Intel Corp. (NASDAQ: INTC) is facing growing competition on all sides, especially as the tech sector continues to drive forward. While Advanced Micro Devices, Inc. (NASDAQ: AMD) and NVIDIA Corp. (NASDAQ: NVDA) aren’t new to the game, their growth in the past year alone has given pause to Intel, or at least Merrill Lynch thinks so.
Its early days and AMD’s historical execution has been weak, but now Merrill Lynch believes increased AMD competition in servers, and share gains by NVIDIA in artificial intelligence/accelerators, could limit Intel’s expansion of its average selling prices (ASPs) that have been a key source of its growth in data center (and PCs).
The brokerage firm also pointed to Intel’s lower free cash flow due to opex pressure from larger cloud customers and capex pressure from increased investments in memory products.
Overall, Merrill Lynch kept 2017 steady, but for 2018 the firm lowered data center sales growth to 8% from 11% year over year and lowered EPS by $0.06 to $3.01. The firm has a Neutral rating and reduced its price objective to $38 from $42.
According to Merrill Lynch:
Intel’s data center platform sales have grown at an 11% CAGR the last five years, with 7pts from unit growth and 3-4pts from rising ASP. Intel was able to expand ASP both via providing higher performance, and by taking advantage of limited competition.
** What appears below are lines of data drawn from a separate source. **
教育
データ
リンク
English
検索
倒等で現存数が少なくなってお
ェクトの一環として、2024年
Meanwhile in PCs, Intel’s sales growth has been flattish the last five years as expanding ASP offset the secular unit declines. Both these trends are at risk if large PC, cloud and enterprise customers now have AMD as an option. Meanwhile NCDA continues to put pressure by shifting more workloads on to its graphics accelerators, and away from Intel’s processors. Third, we note the price/opex pressure exerted by large cloud customers has reduced Intel’s data center EBIT margins by 20pp to 35% in last two years. Intel’s July-11 launch of Skylake servers is next newsflow catalyst.
As a counterpoint, it could be somewhat premature to dismiss Intel’s dominance/incumbency against AMD, which has had a weak record of execution. Also, it’s possible that Intel could take share in iPhone modems near term and become a foundry partner longer-term at Apple who is currently in litigation with Qualcomm. Finally, Intel’s new 3D XPoint memory could prove disruptive but likely comes at low margins and is subject to volatile memory pricing.
Shares of Intel were last seen down 1.6% at $34.31 on Wednesday, with a consensus analyst price target of $39.90 and a 52-week trading range of $30.44 to $38.45.
NVIDIA shares were trading up 0.5% at $157.92. The stock has a 52-week range of $44.57 to $168.50 and a consensus price target of $131.34.
AMD traded up close to 8% at $13.62, with a consensus price target of $12.66 and a 52-week range of $4.65 to $15.55.